====== RECORDS PROVIDED ======
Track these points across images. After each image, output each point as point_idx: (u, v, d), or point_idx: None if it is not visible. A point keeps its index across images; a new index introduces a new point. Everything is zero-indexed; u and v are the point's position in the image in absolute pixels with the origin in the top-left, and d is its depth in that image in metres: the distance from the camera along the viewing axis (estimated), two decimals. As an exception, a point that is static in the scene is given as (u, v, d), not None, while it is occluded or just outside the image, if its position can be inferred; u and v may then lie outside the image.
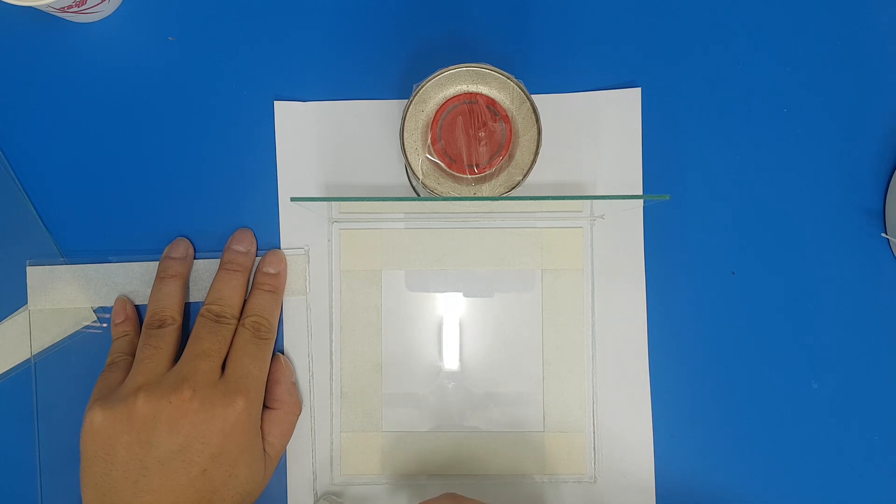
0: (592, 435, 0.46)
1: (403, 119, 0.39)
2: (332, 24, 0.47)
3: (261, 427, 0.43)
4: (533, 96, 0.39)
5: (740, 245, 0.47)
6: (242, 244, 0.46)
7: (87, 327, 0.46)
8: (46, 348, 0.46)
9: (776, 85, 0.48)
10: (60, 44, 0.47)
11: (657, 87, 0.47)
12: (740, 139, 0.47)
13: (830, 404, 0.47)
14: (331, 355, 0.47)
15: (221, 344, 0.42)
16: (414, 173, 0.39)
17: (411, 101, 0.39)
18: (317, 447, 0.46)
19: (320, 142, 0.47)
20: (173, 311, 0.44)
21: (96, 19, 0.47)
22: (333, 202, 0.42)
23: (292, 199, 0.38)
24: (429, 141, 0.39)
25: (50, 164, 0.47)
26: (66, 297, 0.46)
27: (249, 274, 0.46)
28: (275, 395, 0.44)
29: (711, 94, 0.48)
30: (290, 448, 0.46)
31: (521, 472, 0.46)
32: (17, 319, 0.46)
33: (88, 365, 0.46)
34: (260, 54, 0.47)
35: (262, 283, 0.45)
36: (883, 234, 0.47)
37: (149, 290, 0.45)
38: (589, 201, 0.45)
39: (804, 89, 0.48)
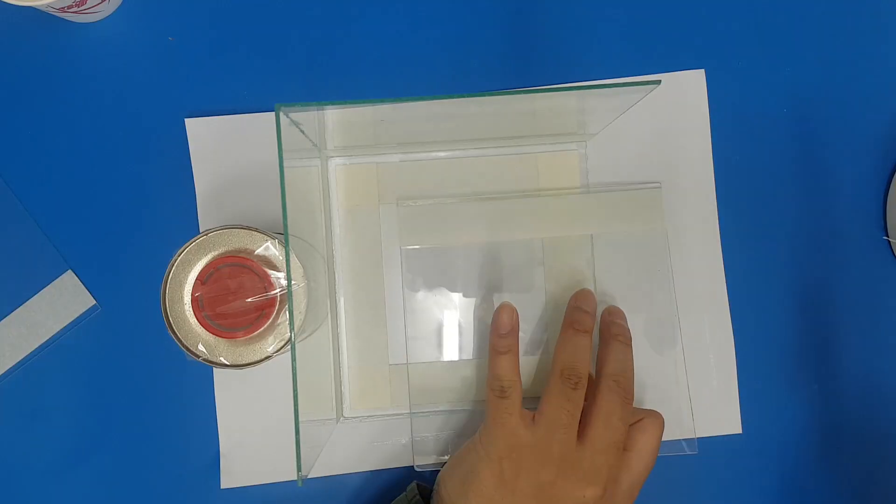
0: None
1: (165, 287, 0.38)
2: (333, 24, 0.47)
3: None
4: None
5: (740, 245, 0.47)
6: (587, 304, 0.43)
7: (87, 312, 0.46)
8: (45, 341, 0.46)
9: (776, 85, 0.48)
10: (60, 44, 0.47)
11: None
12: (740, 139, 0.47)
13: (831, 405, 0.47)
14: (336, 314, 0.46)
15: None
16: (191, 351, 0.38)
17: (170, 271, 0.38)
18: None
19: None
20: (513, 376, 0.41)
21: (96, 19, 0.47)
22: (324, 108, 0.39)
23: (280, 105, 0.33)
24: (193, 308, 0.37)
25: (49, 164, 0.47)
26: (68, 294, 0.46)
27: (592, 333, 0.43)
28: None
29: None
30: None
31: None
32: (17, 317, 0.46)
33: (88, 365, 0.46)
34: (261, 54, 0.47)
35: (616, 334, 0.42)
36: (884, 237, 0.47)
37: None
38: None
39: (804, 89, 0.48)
======
====== RECORDS PROVIDED ======
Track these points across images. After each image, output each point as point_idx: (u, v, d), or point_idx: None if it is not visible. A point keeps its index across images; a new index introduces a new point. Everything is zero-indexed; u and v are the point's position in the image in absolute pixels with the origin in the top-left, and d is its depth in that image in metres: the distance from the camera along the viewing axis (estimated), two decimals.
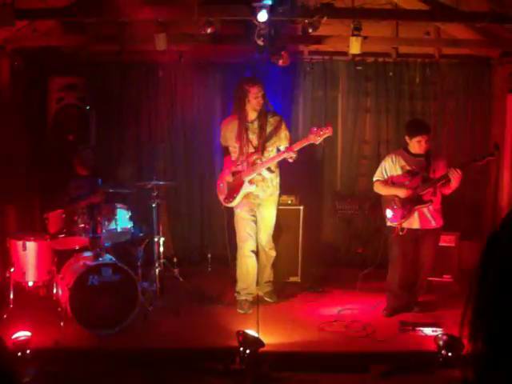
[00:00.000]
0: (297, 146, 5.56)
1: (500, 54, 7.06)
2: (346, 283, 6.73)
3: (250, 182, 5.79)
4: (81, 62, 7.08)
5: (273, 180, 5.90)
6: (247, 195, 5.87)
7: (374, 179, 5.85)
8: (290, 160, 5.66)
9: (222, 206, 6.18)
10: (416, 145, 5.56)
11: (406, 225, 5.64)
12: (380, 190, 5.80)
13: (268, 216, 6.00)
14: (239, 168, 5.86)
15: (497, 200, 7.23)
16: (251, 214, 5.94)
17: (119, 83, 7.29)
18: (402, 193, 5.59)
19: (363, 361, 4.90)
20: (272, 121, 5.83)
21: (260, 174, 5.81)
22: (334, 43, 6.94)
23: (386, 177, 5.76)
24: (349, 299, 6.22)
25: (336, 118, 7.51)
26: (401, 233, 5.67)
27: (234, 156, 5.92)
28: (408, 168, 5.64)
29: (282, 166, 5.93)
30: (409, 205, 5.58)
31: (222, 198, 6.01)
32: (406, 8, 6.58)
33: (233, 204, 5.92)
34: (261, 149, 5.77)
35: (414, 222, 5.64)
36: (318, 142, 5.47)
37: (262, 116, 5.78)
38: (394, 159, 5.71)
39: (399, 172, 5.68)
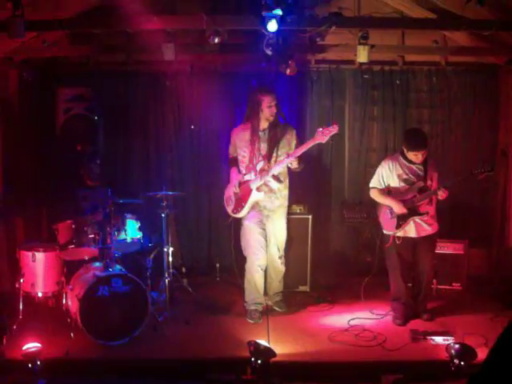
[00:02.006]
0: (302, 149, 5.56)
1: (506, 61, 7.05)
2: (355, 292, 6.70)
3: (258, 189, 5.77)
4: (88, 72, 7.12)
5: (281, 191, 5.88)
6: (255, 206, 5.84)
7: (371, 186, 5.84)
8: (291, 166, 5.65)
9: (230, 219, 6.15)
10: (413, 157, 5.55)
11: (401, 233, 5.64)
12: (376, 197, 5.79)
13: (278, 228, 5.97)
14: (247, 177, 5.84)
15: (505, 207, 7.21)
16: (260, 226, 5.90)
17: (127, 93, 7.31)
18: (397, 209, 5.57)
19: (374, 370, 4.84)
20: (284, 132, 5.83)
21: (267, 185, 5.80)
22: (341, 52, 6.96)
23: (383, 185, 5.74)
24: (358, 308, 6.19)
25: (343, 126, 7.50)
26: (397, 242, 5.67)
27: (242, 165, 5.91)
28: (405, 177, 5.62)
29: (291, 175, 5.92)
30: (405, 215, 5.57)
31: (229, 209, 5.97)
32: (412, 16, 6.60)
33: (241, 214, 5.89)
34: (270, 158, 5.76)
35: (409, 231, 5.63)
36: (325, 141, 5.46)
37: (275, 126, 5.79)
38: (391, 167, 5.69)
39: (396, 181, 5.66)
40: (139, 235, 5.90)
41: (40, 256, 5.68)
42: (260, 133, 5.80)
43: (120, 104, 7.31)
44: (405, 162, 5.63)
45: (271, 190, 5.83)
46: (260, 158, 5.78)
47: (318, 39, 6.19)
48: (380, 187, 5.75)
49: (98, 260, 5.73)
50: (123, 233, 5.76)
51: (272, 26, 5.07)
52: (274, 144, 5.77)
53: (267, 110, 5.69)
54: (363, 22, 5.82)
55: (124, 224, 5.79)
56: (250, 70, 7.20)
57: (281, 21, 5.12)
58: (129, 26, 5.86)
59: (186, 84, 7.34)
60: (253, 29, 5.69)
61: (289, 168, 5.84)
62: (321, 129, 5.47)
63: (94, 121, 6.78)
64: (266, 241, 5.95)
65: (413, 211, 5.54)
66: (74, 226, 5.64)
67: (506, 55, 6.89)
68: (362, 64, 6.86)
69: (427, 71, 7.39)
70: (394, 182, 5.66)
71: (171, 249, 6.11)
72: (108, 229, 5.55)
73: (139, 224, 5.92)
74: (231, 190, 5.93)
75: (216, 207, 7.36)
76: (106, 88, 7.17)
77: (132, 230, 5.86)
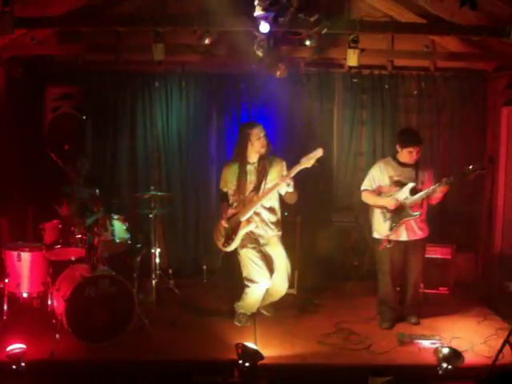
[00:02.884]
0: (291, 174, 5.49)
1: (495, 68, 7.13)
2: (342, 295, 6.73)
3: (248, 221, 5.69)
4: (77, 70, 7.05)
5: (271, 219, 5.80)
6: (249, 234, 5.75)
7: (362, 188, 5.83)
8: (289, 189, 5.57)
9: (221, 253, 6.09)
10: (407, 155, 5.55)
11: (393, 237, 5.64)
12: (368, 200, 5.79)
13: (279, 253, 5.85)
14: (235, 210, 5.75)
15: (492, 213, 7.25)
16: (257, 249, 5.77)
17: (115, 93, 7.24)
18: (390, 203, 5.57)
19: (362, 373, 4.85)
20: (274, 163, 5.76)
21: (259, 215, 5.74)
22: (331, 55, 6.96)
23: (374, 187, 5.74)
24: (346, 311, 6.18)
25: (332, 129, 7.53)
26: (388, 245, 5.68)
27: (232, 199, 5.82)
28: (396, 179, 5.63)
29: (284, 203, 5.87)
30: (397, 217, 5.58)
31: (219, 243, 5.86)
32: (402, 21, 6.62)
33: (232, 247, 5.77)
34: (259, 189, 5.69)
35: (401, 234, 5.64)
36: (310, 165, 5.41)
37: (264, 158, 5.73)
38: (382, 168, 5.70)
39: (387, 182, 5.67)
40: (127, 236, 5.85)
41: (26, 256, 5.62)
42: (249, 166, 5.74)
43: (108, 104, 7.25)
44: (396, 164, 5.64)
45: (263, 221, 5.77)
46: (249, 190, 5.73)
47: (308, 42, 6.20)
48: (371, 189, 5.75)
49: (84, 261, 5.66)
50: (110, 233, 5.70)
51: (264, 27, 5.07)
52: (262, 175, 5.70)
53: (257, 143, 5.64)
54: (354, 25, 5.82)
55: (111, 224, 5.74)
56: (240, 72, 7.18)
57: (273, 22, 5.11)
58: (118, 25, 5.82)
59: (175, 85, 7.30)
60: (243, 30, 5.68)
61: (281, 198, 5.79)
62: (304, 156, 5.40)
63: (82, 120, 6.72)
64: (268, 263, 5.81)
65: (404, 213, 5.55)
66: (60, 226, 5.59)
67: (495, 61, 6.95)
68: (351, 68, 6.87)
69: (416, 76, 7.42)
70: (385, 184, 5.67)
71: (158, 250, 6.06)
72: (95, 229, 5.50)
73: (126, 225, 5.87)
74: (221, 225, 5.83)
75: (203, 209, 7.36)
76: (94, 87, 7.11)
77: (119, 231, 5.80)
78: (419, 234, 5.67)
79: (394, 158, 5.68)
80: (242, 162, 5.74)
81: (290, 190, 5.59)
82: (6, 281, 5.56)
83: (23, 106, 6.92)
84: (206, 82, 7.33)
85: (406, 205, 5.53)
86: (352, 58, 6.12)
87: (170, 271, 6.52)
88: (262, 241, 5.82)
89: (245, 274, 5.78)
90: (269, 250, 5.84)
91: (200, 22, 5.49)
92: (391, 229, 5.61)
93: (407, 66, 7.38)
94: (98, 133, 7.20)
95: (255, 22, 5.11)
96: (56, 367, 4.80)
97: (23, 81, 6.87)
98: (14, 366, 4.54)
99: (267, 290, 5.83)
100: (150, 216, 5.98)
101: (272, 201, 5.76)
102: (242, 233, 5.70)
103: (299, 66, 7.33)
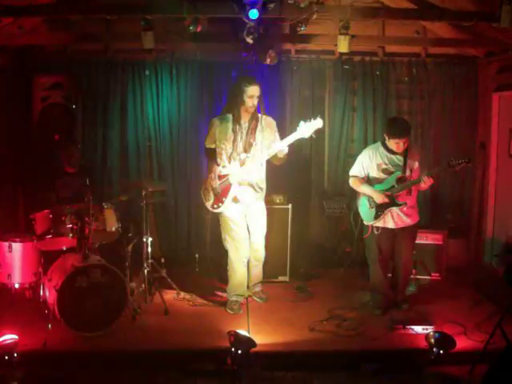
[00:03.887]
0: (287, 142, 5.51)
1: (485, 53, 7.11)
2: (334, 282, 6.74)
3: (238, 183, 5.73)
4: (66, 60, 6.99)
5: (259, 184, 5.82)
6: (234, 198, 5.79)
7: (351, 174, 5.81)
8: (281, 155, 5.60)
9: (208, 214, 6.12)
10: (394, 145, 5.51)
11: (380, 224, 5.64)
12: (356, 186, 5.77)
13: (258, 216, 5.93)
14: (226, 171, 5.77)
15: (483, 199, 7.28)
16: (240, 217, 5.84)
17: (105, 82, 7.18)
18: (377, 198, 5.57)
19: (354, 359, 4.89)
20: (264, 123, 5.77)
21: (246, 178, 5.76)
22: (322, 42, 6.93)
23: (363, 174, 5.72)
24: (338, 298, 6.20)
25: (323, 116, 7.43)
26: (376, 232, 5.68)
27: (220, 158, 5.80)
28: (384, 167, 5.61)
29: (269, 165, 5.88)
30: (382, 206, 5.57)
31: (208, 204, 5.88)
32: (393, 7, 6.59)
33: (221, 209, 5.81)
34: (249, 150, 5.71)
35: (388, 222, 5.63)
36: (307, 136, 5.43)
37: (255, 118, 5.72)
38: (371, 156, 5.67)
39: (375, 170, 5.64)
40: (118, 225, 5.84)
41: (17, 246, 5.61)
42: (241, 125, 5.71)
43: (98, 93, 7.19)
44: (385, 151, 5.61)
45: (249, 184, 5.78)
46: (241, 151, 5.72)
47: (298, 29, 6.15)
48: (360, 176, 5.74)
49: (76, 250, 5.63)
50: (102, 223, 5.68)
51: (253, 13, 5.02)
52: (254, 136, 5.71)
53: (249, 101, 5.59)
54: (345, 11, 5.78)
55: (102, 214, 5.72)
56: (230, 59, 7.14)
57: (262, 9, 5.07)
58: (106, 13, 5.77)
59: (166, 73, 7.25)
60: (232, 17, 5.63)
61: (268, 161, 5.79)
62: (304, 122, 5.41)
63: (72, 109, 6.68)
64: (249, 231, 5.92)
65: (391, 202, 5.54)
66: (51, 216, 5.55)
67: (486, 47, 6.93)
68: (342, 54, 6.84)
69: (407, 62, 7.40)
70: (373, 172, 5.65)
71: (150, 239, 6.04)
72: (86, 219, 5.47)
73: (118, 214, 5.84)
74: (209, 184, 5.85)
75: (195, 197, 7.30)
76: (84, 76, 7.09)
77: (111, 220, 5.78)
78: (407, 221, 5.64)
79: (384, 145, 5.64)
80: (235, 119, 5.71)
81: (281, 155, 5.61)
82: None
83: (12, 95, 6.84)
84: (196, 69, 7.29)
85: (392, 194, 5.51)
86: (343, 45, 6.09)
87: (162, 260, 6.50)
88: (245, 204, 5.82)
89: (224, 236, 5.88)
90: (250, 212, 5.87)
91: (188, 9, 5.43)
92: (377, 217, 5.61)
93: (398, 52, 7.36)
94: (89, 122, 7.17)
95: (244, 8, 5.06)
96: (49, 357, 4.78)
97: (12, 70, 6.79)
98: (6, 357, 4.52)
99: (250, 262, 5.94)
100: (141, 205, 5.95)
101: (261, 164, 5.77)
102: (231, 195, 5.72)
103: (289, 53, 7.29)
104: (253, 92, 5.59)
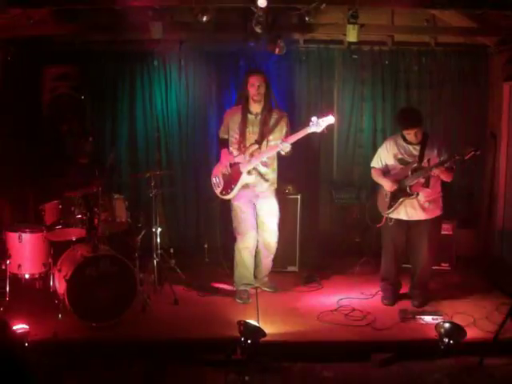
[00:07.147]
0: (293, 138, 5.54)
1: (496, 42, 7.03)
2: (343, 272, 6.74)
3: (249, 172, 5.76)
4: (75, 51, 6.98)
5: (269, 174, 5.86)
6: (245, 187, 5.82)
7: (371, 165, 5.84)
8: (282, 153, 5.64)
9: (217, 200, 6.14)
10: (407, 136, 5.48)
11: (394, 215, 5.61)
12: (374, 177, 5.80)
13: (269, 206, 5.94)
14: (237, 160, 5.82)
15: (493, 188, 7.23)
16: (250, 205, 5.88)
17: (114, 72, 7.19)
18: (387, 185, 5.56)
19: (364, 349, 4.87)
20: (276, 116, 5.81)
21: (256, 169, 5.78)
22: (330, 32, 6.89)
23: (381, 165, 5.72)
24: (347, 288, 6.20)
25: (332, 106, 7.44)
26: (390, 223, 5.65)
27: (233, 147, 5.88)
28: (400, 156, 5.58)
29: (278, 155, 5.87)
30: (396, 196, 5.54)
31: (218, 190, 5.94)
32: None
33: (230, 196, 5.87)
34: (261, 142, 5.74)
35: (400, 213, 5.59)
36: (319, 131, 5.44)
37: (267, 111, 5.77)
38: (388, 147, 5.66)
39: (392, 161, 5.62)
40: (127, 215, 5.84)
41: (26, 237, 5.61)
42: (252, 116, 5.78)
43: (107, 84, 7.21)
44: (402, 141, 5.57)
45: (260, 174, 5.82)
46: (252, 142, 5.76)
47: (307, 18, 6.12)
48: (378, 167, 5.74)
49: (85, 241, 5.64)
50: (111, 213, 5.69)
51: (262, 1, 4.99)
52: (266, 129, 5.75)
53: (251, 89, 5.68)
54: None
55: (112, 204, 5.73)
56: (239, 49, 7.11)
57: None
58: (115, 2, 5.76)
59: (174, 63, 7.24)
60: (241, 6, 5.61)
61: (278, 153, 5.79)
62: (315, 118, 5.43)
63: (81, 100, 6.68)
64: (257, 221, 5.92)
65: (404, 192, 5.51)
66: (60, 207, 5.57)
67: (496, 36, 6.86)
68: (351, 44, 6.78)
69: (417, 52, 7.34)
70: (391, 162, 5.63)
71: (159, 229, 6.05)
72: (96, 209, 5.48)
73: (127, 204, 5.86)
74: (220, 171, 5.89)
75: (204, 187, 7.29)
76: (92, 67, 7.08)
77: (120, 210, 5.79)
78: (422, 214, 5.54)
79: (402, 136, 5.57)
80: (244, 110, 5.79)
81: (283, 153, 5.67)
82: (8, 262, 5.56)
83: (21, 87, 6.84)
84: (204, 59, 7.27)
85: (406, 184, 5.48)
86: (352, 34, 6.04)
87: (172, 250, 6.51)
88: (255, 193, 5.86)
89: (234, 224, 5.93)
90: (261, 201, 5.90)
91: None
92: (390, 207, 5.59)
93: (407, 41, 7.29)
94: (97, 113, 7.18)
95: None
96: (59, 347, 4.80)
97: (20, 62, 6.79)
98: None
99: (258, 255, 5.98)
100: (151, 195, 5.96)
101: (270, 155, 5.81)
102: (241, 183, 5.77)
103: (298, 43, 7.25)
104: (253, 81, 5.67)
======
====== RECORDS PROVIDED ======
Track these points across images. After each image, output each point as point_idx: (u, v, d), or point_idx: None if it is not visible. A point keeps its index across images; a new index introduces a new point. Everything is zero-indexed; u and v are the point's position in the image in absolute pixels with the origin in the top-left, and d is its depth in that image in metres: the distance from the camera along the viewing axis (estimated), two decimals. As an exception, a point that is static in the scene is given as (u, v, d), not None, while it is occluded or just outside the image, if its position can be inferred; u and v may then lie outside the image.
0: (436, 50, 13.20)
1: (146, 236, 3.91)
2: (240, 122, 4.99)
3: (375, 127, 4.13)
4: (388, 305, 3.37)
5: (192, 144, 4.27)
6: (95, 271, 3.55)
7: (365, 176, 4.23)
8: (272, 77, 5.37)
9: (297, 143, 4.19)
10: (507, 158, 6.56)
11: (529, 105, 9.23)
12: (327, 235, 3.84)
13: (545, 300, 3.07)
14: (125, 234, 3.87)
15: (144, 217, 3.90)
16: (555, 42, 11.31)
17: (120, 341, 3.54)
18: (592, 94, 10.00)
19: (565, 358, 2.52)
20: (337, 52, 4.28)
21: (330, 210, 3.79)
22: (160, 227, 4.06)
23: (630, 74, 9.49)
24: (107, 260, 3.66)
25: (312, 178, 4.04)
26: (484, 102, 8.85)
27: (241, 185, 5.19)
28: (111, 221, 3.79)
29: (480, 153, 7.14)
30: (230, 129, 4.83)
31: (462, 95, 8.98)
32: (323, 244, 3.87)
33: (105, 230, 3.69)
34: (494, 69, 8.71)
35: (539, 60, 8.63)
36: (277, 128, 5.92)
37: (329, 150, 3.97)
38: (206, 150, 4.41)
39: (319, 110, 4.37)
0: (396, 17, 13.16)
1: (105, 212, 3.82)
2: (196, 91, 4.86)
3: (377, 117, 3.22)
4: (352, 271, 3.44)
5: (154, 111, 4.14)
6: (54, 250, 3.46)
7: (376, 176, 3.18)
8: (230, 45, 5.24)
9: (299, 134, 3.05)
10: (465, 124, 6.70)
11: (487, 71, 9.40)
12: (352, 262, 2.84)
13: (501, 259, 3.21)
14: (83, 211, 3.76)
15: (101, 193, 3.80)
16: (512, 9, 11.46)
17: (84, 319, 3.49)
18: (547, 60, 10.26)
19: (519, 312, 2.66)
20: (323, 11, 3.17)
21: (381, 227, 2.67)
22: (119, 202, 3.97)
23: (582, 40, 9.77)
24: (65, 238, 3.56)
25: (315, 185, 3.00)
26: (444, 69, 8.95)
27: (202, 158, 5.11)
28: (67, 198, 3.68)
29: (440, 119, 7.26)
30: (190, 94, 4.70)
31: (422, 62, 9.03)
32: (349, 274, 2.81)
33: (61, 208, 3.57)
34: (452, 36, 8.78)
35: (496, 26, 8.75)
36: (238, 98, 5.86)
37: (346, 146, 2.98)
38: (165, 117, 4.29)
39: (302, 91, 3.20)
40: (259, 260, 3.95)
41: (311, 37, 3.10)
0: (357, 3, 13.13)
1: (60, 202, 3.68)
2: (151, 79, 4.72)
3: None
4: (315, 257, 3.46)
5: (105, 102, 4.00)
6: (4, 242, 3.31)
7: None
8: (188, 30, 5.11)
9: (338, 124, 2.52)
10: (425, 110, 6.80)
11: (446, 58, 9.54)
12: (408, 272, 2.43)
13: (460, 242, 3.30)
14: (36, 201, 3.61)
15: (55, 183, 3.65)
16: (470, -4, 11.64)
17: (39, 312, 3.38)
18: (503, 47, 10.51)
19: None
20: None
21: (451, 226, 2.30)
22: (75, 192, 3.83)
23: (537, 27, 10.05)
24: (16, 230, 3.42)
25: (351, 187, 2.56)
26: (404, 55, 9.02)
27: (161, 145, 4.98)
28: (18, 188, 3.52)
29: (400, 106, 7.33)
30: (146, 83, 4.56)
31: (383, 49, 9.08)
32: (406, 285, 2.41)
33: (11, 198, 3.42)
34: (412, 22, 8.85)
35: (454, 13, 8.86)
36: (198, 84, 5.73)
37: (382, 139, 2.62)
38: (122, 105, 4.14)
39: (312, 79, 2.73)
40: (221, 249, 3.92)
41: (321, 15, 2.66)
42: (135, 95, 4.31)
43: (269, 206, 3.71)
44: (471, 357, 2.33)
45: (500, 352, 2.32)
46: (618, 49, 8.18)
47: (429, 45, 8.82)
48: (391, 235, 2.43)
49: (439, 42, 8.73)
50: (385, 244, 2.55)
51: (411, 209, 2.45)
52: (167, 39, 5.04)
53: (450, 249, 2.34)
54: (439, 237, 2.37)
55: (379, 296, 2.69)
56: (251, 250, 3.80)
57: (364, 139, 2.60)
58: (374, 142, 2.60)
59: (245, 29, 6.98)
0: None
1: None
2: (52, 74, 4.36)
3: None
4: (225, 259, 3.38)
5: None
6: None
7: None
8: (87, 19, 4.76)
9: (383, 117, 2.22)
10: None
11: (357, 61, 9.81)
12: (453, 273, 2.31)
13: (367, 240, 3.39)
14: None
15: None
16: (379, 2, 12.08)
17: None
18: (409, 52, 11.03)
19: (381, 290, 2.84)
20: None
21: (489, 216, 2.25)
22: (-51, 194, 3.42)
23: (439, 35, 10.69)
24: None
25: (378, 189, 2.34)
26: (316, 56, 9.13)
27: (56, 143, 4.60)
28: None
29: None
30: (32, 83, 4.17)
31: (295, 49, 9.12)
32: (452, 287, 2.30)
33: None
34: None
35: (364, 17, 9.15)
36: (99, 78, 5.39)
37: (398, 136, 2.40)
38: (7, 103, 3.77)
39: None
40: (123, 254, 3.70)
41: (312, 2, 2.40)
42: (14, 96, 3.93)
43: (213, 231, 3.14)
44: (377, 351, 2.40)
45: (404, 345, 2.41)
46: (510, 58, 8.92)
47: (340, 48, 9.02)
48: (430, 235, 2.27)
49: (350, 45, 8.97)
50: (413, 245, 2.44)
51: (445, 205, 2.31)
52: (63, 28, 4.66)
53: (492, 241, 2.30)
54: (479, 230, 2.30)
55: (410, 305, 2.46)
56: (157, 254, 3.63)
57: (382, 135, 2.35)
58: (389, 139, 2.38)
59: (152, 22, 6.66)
======
_WHAT THE TASK REQUIRES:_ In the data above, retype exactly and only the lines between the one holding "6: (95, 271, 3.55)" and the one holding "40: (259, 260, 3.95)", inclusive.

_RESULT FOR THIS EXERCISE:_
6: (95, 271, 3.55)
7: (365, 176, 4.23)
8: (272, 77, 5.37)
9: (297, 143, 4.19)
10: (507, 158, 6.56)
11: (529, 105, 9.23)
12: (327, 235, 3.84)
13: (545, 300, 3.07)
14: (125, 234, 3.87)
15: (144, 217, 3.90)
16: (555, 42, 11.31)
17: (120, 341, 3.54)
18: (592, 94, 10.00)
19: (565, 358, 2.52)
20: (337, 52, 4.28)
21: (330, 210, 3.79)
22: (160, 227, 4.06)
23: (630, 74, 9.49)
24: (107, 260, 3.66)
25: (312, 178, 4.04)
26: (484, 102, 8.85)
27: (241, 185, 5.19)
28: (111, 221, 3.79)
29: (480, 153, 7.14)
30: (230, 129, 4.83)
31: (462, 95, 8.98)
32: (323, 244, 3.87)
33: (105, 230, 3.69)
34: (494, 69, 8.71)
35: (539, 60, 8.63)
36: (277, 128, 5.92)
37: (329, 150, 3.97)
38: (206, 150, 4.41)
39: (319, 110, 4.37)
0: (396, 17, 13.16)
1: (105, 212, 3.82)
2: (196, 91, 4.86)
3: (377, 117, 3.22)
4: (352, 271, 3.44)
5: (154, 111, 4.14)
6: (54, 250, 3.46)
7: (376, 176, 3.18)
8: (230, 45, 5.24)
9: (299, 134, 3.05)
10: (465, 124, 6.70)
11: (487, 71, 9.40)
12: (352, 262, 2.84)
13: (501, 259, 3.21)
14: (83, 211, 3.76)
15: (101, 193, 3.80)
16: (512, 9, 11.46)
17: (84, 319, 3.49)
18: (547, 60, 10.26)
19: (519, 312, 2.66)
20: (323, 11, 3.17)
21: (381, 227, 2.67)
22: (119, 202, 3.97)
23: (582, 40, 9.77)
24: (65, 238, 3.56)
25: (315, 185, 3.00)
26: (444, 69, 8.95)
27: (202, 158, 5.11)
28: (67, 198, 3.68)
29: (440, 119, 7.26)
30: (190, 94, 4.70)
31: (422, 62, 9.03)
32: (349, 274, 2.81)
33: (61, 208, 3.57)
34: (452, 36, 8.78)
35: (496, 26, 8.75)
36: (238, 98, 5.86)
37: (346, 146, 2.98)
38: (165, 117, 4.29)
39: (302, 91, 3.20)
40: (259, 260, 3.95)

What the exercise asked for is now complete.